In every new industry, there is a period of learning where best practices are established and future success is assured. In that respect, there are many parallels between the best practices for safety and security that the aviation industry has learned over the years and ones that could serve to benefit the modern IT security landscape.
In a keynote address at the SecTor security conference in Toronto on Oct. 21, well-known security expert Trey Ford (pictured), who currently works as a global security strategist at Rapid7, detailed the parallels between lessons learned in aviation and IT security.
“I think information security is a very nascent space and is very similar to what aviation was like 100 years ago,” said Ford, former Black Hat general manager who is also a pilot.
In the early days of aviation, there were no rules, and for the most part, the same is true for IT security today, Ford noted.
“We’re making this up as we go,” he said.
Ford noted that 100 years ago, pilots didn’t have a body of knowledge to look back on.
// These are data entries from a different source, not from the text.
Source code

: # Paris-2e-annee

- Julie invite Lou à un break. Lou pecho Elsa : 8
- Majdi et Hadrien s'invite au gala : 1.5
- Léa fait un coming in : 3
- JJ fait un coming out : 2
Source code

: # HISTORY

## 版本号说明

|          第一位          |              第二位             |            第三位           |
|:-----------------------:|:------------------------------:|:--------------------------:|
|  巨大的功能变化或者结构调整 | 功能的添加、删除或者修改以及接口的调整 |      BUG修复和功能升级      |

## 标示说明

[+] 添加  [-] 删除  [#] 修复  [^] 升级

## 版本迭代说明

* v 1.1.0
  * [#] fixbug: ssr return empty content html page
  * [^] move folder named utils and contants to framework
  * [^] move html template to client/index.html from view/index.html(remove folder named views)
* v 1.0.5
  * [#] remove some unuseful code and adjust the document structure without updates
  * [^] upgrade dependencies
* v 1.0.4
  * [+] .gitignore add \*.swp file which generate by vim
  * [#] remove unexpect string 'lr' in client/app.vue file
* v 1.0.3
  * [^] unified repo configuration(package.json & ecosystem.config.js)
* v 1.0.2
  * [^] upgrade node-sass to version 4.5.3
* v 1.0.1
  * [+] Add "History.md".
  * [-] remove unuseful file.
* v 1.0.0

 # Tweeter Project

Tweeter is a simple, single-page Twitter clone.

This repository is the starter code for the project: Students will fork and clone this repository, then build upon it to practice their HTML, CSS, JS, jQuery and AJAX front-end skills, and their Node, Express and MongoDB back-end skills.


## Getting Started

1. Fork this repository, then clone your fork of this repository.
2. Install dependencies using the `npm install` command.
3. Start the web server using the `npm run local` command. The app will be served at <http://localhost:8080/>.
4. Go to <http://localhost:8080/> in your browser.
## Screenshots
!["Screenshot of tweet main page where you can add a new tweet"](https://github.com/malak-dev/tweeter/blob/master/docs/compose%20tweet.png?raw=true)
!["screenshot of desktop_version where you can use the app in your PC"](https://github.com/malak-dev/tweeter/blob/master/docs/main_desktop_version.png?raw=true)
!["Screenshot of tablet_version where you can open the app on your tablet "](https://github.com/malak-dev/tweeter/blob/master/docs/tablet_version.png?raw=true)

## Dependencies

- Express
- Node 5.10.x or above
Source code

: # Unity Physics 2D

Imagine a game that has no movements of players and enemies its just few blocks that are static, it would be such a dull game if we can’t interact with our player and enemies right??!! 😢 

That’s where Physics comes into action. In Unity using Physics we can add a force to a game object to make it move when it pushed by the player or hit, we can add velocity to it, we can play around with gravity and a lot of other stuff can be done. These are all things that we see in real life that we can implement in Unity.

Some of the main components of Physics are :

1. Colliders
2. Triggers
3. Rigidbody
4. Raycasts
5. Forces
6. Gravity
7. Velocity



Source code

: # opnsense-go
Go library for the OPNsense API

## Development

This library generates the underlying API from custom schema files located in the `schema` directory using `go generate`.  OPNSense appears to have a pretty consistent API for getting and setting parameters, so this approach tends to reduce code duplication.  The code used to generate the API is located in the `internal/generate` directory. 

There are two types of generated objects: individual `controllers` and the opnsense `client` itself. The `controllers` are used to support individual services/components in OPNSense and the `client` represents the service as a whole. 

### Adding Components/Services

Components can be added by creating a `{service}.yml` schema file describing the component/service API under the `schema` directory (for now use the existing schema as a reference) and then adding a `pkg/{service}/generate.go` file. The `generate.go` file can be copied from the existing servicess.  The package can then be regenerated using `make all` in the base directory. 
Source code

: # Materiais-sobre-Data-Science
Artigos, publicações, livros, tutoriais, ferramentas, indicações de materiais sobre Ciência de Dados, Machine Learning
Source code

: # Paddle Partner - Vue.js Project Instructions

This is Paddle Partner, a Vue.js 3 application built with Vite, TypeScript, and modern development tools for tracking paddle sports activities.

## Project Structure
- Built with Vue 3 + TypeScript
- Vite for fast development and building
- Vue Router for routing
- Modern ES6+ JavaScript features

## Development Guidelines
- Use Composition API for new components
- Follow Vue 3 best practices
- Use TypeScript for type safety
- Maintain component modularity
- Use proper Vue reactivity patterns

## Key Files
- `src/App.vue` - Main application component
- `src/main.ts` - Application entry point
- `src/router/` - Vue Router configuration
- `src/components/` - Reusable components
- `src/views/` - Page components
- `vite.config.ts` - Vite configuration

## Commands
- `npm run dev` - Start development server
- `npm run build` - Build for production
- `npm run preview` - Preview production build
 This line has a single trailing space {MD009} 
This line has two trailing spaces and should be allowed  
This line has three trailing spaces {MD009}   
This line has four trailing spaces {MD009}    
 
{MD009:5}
Looking at IT security, Ford said that companies want their security people to be professional and have a wealth of experience, but that experience doesn’t always exist. He added that most humans are afraid of the unknown and for most people computer security is still an unknown quantity.
In Ford’s view, it was a long journey that flight took to become part of modern society that required a number of fundamental events to occur. First was transparency. When a plane crashed, the aviation industry worked to document failures to help with safety.
“In aviation, they do a full failure analysis. Do we as a profession today run every incident into the ground and identify the root cause of what’s happening?” Ford asked. “I don’t know that we do, but they [aviation industry] did.”
Understanding and documenting failure is a core tenet of the aviation industry’s modern success, Ford believes, and the same would likely hold true for IT security.
“In aviation, if we have an issue with a wheel or any other piece, we want to know where it came from, is the issue isolated, will it affect me or anyone else, and then we want to distribute all that information,” he said.
For the earliest pilots 100 years ago, the licensing process was very simple, Ford said. All that was required was to be able to take off, fly a “figure eight” in the sky and then land the airplane. That’s the equivalent of a driving test in which the driver just drives the car in a parking lot in a circle and then parks the car anywhere he or she wants.
The modern process of getting a pilot’s license is a complex and rigorous one that has the benefit of decades of best practices.
“Part of what makes the [aviation] profession safe is having explored and documented boundaries, learned lessons and communicating the information back,” Ford said.
One key historical lesson that Ford recounted was that of the Boeing Model 229 bomber, which was the precursor to the B-17 Flying Fortress. During its test flight on Oct. 30, 1935, the Model 229 crashed, killing three of the five people on board.
“This story [of the Model 229] is important to me and every other pilot for one specific reason,” Ford said. “This was the birth of the checklist.”
The investigation into the Model 229 crash revealed that the pilot had left the parking brake control lock on. As a result, the checklist for take-off was introduced, protecting future generations of fliers.
“I’m standing on the shoulders of giants that gave their lives so we have a checklist, whose mistakes have been paid for in blood, so that I can be a professional pilot,” Ford said.
With regard to IT security, data should be shared to help the greater whole, according to Ford. Even for organizations that can’t share data today about attacks, Ford wants them to be able to organize the data so it can be understood by data scientists to find patterns and future best practices.